Exercise details:
In the records below, find the line with "appropriate button. Not" and the line with "by clicking the appropriate button. If". Print both exactly, along with every line between them, and no other line.

Data records:
::::
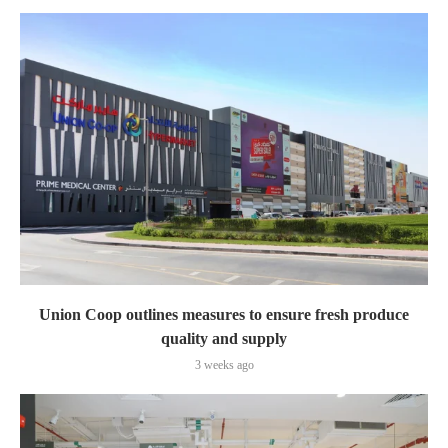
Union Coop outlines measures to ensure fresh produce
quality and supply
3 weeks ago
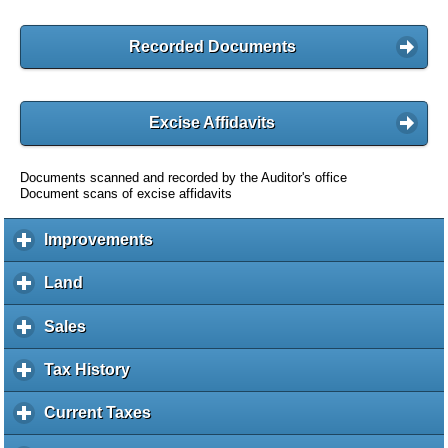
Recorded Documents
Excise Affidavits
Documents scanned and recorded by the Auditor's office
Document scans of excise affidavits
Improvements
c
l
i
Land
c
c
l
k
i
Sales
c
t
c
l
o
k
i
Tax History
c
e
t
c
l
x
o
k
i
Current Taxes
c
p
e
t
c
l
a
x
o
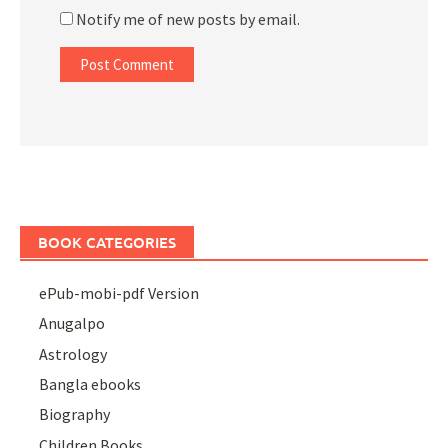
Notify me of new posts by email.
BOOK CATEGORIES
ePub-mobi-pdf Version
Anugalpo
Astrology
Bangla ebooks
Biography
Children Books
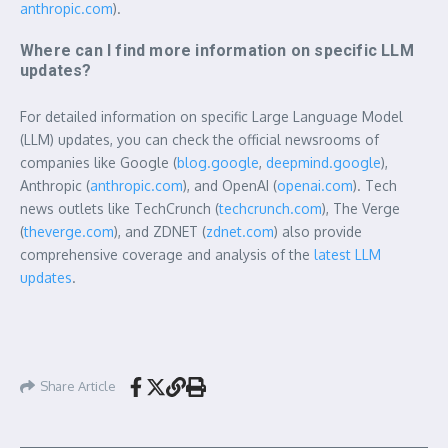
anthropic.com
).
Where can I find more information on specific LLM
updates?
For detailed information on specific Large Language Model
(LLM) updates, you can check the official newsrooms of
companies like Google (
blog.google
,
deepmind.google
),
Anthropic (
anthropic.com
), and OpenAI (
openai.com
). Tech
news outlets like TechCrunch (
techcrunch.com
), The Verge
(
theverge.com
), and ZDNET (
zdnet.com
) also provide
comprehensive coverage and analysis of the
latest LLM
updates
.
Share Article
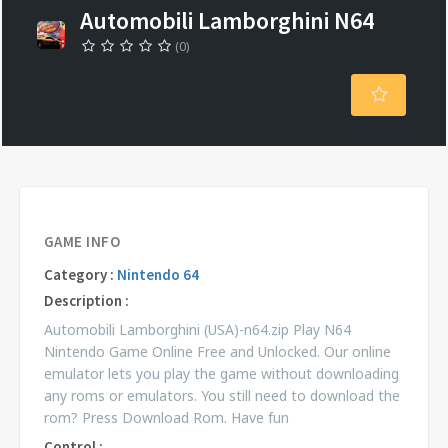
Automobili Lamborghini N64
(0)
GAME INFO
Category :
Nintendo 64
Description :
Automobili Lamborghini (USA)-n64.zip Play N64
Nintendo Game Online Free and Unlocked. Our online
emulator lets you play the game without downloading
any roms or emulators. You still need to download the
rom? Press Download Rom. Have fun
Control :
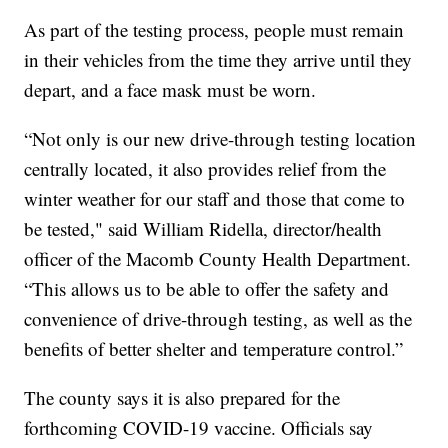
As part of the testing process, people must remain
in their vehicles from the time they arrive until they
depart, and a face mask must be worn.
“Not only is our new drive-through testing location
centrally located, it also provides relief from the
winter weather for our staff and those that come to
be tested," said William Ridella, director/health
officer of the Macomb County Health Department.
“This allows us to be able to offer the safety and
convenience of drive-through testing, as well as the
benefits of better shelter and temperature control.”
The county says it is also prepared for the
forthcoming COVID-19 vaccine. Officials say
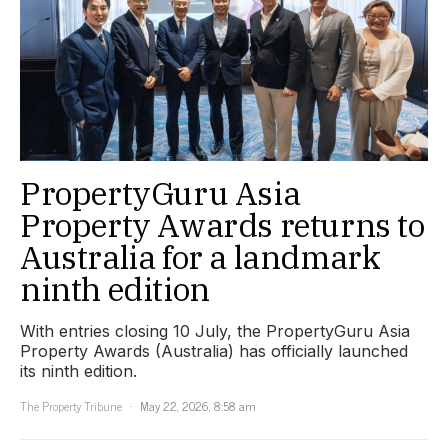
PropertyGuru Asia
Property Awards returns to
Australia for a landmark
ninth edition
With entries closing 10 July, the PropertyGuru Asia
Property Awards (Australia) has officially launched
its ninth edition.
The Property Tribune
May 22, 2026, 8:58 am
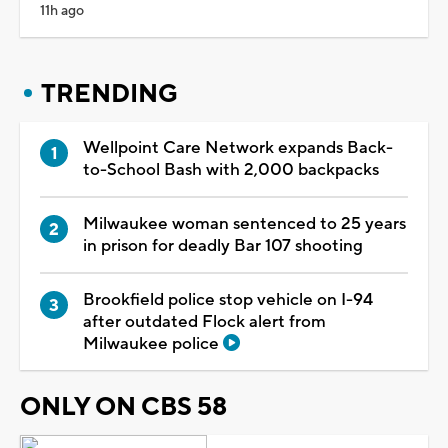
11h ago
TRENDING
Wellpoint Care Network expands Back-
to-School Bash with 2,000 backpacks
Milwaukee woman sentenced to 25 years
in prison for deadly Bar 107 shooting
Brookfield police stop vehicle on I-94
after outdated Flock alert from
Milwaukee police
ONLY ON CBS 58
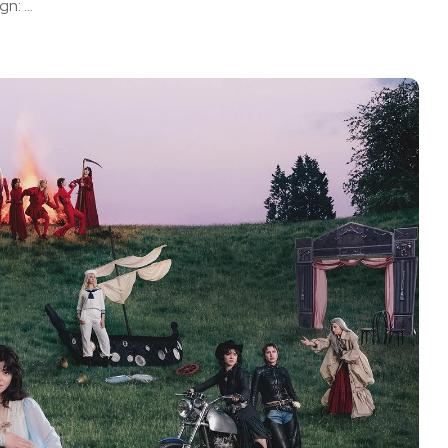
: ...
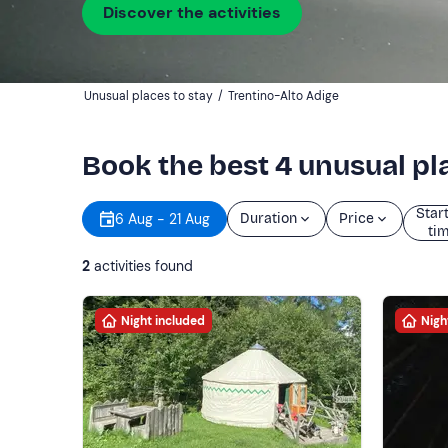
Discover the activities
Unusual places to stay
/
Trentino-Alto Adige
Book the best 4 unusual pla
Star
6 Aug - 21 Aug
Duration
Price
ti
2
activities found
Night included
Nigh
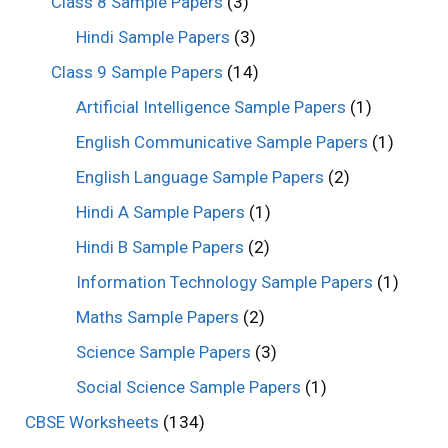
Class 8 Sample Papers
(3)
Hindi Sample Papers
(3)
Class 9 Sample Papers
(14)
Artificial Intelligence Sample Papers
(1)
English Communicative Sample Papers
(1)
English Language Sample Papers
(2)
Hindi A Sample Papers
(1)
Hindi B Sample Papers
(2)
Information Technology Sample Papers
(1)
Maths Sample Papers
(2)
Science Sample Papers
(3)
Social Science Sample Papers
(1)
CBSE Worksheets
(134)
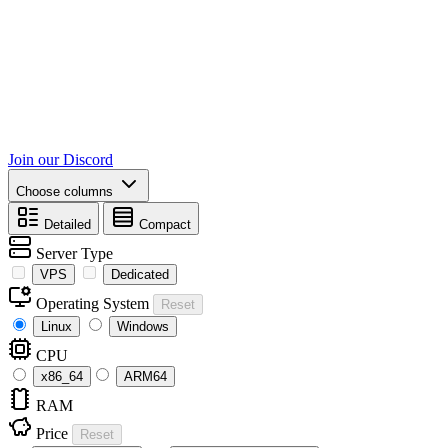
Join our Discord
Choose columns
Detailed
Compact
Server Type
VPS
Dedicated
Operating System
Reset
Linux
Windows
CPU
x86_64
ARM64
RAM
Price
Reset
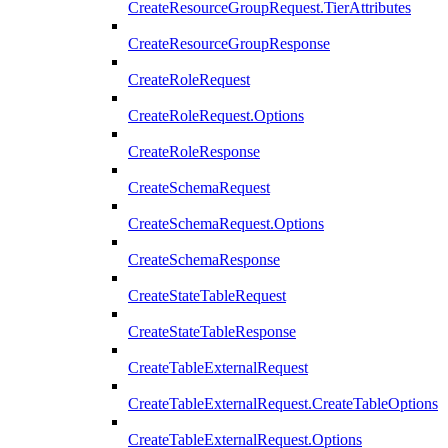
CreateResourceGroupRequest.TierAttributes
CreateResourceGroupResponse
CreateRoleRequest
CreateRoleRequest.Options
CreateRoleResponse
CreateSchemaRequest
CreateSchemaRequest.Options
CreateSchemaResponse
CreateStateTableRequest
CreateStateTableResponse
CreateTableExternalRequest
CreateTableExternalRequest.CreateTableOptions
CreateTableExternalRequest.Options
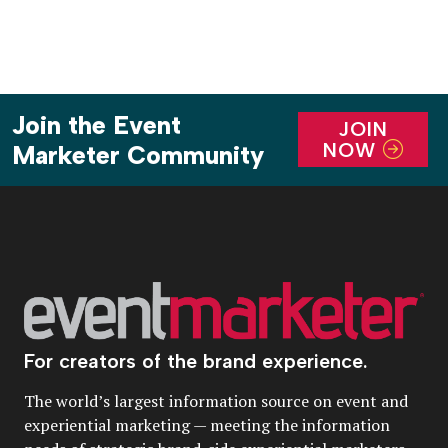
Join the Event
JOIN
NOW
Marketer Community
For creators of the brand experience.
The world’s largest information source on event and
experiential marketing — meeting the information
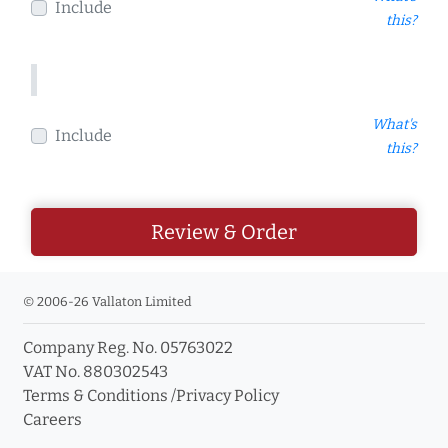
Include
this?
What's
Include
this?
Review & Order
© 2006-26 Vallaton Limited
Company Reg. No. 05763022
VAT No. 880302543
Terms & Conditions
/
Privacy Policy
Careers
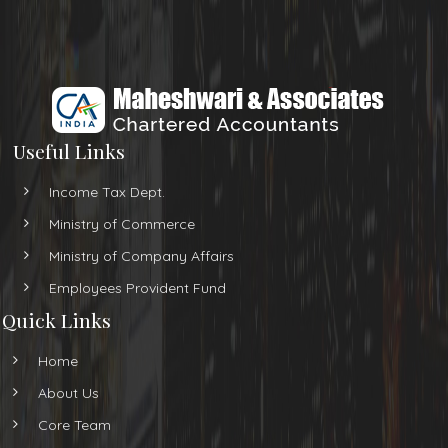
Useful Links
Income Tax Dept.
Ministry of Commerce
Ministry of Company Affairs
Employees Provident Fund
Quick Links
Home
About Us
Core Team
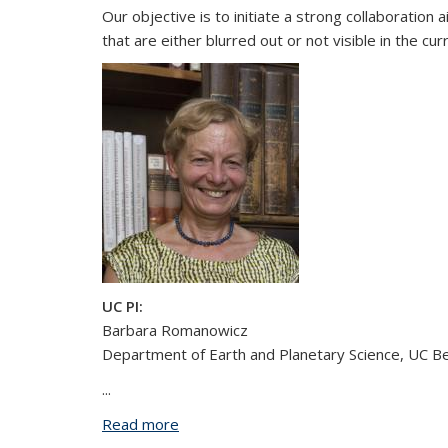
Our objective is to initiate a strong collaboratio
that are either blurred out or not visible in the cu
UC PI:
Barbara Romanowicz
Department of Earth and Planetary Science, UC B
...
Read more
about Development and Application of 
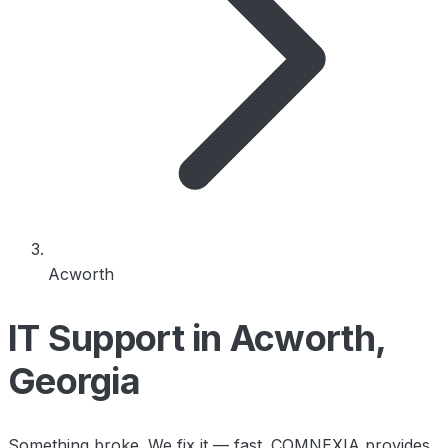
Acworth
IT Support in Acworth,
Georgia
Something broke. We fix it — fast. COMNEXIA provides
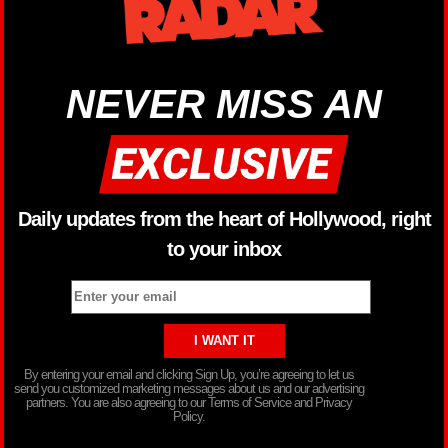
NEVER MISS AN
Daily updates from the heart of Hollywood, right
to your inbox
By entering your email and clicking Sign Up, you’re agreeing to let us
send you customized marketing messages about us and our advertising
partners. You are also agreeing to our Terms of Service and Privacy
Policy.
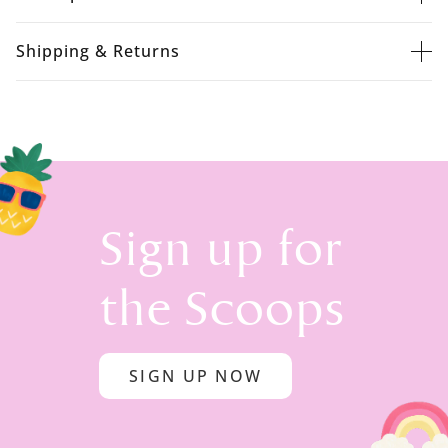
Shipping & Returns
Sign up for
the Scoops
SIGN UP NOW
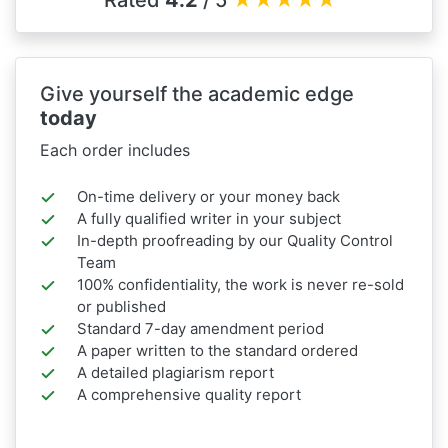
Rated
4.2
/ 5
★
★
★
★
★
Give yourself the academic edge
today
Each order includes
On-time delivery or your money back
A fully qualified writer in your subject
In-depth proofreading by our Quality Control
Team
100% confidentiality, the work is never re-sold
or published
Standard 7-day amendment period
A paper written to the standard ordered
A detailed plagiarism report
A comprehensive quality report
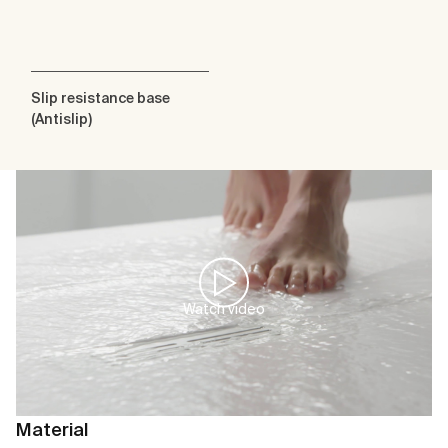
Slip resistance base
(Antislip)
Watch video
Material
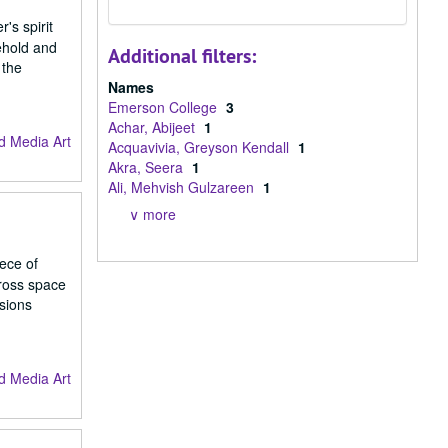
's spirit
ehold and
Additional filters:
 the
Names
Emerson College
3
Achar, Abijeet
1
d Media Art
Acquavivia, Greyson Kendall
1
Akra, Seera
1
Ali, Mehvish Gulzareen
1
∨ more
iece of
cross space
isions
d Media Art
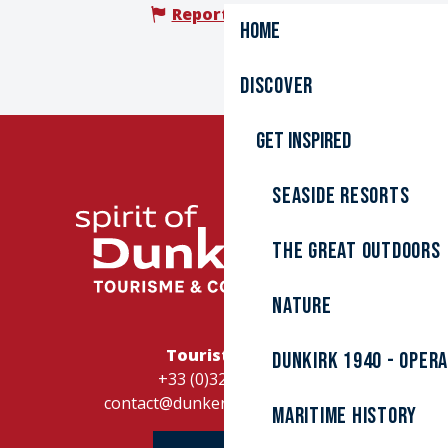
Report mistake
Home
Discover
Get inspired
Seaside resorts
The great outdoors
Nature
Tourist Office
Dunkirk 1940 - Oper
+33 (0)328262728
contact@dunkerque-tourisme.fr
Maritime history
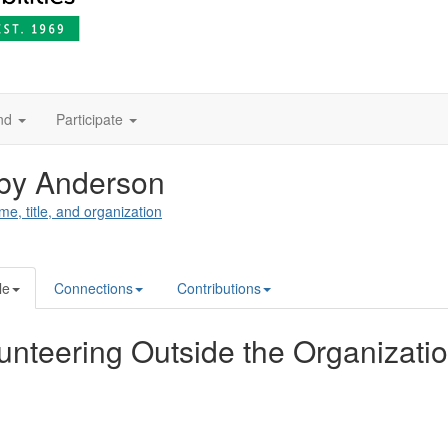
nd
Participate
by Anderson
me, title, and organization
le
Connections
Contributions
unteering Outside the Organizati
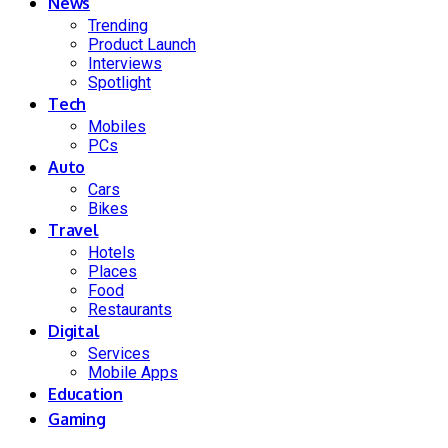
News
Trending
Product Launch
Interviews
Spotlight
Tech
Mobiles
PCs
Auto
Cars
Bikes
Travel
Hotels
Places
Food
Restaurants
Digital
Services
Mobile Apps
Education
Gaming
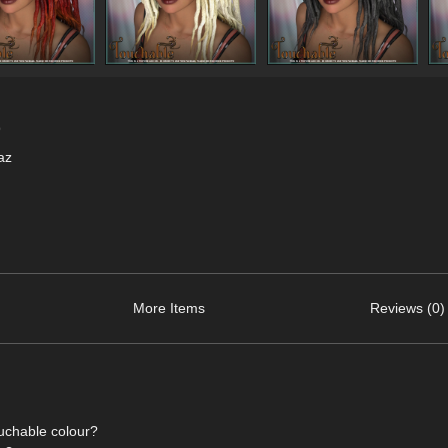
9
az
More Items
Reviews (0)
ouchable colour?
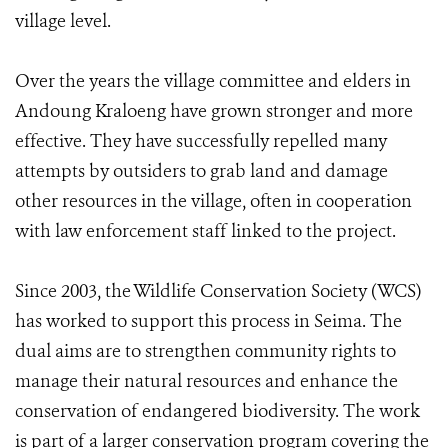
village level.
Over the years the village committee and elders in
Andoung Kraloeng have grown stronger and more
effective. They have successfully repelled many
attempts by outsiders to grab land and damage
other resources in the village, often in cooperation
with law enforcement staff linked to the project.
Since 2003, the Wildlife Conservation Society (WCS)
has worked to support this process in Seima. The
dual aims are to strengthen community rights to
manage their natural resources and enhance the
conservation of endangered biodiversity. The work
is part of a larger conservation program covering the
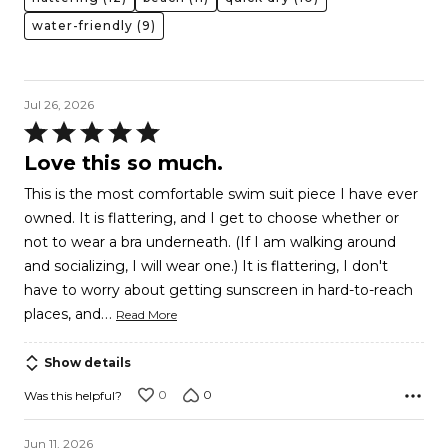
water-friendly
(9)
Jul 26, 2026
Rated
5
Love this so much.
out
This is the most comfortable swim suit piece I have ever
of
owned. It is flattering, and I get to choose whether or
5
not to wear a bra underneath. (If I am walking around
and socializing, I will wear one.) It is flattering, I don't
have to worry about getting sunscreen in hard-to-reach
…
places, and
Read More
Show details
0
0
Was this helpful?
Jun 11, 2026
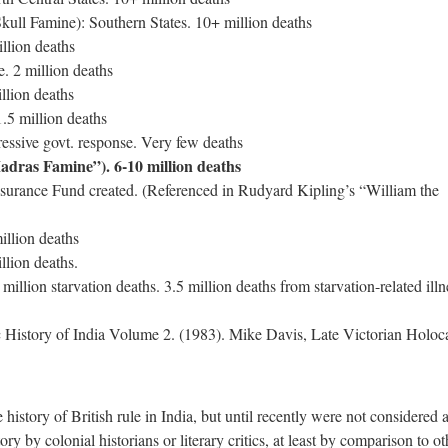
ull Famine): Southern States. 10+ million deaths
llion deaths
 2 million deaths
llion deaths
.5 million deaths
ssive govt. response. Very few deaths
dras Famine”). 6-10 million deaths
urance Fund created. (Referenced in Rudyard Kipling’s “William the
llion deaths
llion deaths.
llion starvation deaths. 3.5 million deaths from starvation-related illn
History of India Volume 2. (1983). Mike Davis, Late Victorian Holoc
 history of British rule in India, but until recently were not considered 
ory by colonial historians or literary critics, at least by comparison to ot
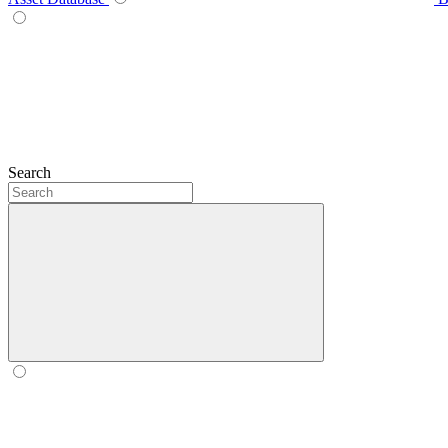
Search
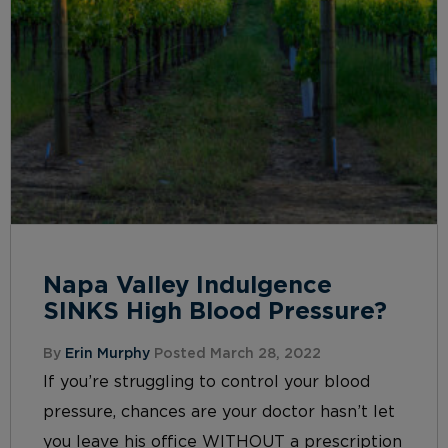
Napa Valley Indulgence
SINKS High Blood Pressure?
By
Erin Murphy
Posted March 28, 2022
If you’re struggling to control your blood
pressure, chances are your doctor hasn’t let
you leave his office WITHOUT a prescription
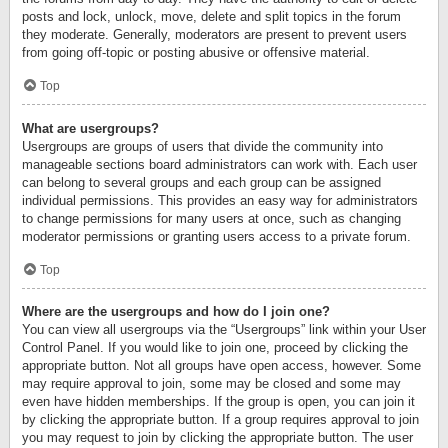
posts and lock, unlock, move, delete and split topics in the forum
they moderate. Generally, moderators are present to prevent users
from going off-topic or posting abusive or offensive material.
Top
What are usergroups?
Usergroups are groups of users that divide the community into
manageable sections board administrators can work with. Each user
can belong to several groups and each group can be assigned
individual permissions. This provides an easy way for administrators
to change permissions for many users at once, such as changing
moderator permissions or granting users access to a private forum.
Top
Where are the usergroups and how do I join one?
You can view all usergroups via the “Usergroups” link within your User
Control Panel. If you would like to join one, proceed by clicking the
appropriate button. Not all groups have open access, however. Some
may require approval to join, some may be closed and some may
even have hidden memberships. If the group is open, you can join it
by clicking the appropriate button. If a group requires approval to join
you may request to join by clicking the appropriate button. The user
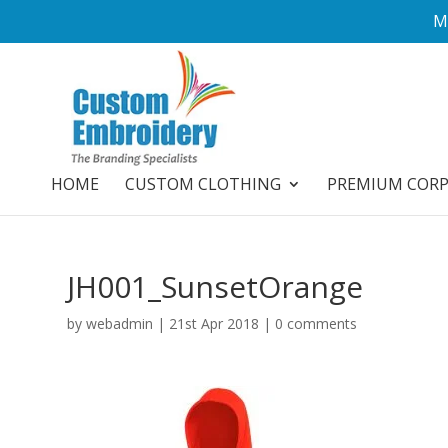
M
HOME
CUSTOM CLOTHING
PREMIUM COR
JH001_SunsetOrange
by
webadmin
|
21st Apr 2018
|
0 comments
::::
Answer to the exercise:
appropriate button. Not all groups have open access, however. Some
may require approval to join, some may be closed and some may
even have hidden memberships. If the group is open, you can join it
by clicking the appropriate button. If a group requires approval to join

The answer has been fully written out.